● **EXERCISE REQUIREMENTS**: All of the entries below need repeating exactly, apart from their images.

● **DATA**:
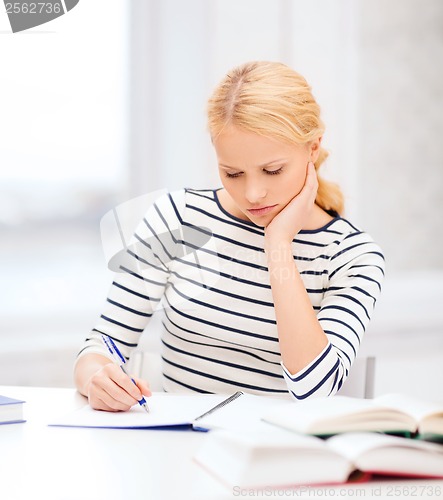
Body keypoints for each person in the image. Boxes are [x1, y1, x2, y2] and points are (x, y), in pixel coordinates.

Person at [74, 61, 385, 411]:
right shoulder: (178, 217)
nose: (253, 193)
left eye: (272, 170)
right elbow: (104, 343)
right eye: (233, 172)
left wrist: (279, 245)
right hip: (178, 448)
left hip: (281, 457)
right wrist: (96, 378)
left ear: (313, 148)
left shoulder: (353, 256)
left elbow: (314, 388)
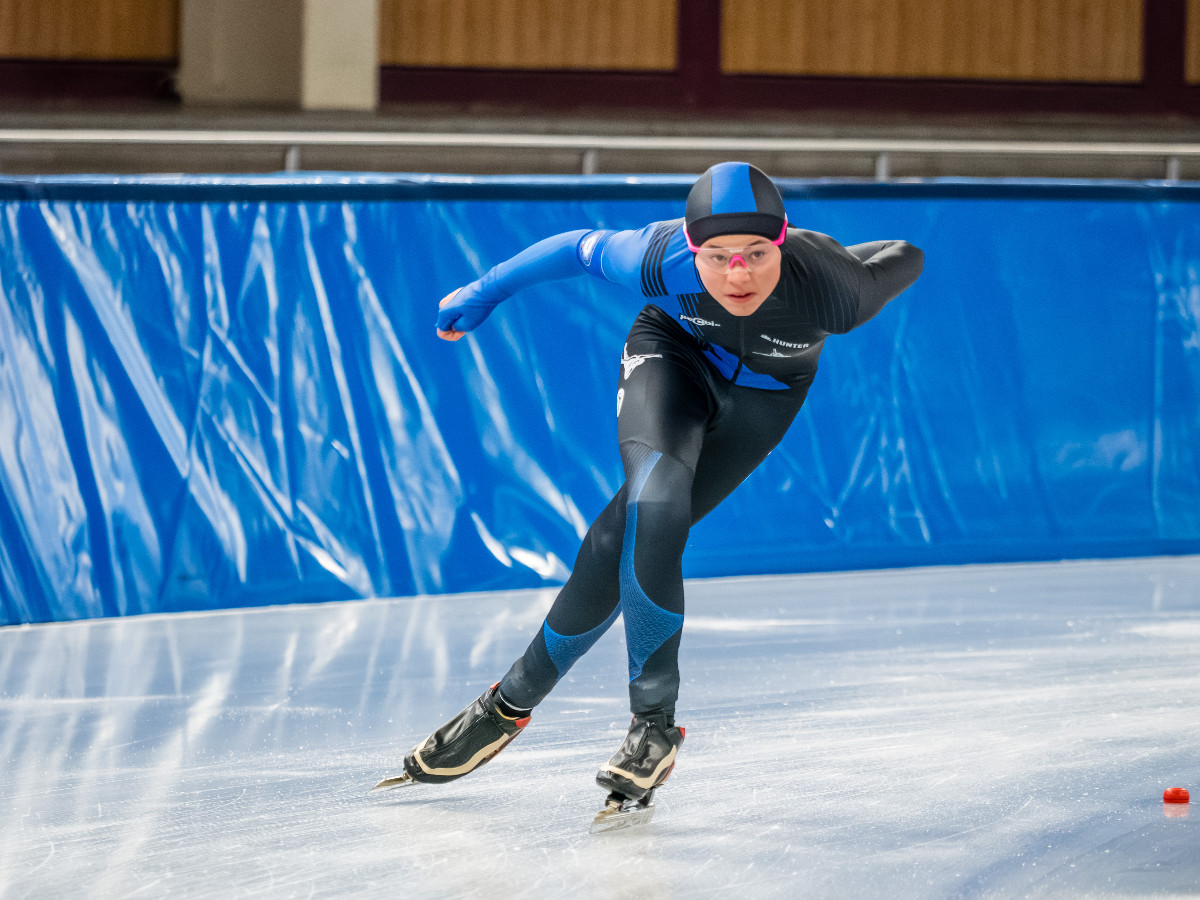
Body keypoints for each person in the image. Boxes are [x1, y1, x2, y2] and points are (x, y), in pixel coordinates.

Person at [388, 162, 924, 809]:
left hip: (766, 397)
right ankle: (652, 725)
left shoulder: (837, 292)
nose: (738, 276)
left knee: (623, 535)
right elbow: (572, 248)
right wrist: (484, 290)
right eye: (718, 257)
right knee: (655, 503)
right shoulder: (656, 257)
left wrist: (833, 253)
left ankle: (508, 704)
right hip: (673, 356)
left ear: (782, 243)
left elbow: (905, 254)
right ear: (691, 249)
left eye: (757, 254)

● **EXERCISE SOLUTION**:
Body keypoints for each person in the image. Boxes are [x1, y1, x2, y2] and points are (x, y), in pixel coordinates.

Person at [74, 61, 385, 411]:
right shoulder: (178, 217)
nose: (253, 193)
left eye: (272, 170)
right elbow: (104, 343)
right eye: (233, 172)
left wrist: (279, 245)
right hip: (178, 448)
left hip: (281, 457)
right wrist: (96, 378)
left ear: (313, 148)
left shoulder: (353, 256)
left elbow: (314, 388)
Body keypoints for each person in the image. Boxes are [x1, y1, x2, y2] and points are (x, y), in pixel coordinates.

Person at [388, 162, 924, 809]:
left hip: (766, 397)
right ankle: (652, 725)
left shoulder: (837, 292)
nose: (738, 276)
left knee: (623, 535)
right elbow: (572, 248)
right wrist: (484, 290)
right eye: (718, 257)
right knee: (655, 503)
right shoulder: (656, 257)
left wrist: (833, 253)
left ankle: (508, 704)
right hip: (673, 356)
left ear: (782, 243)
left elbow: (905, 254)
right ear: (691, 249)
left eye: (757, 254)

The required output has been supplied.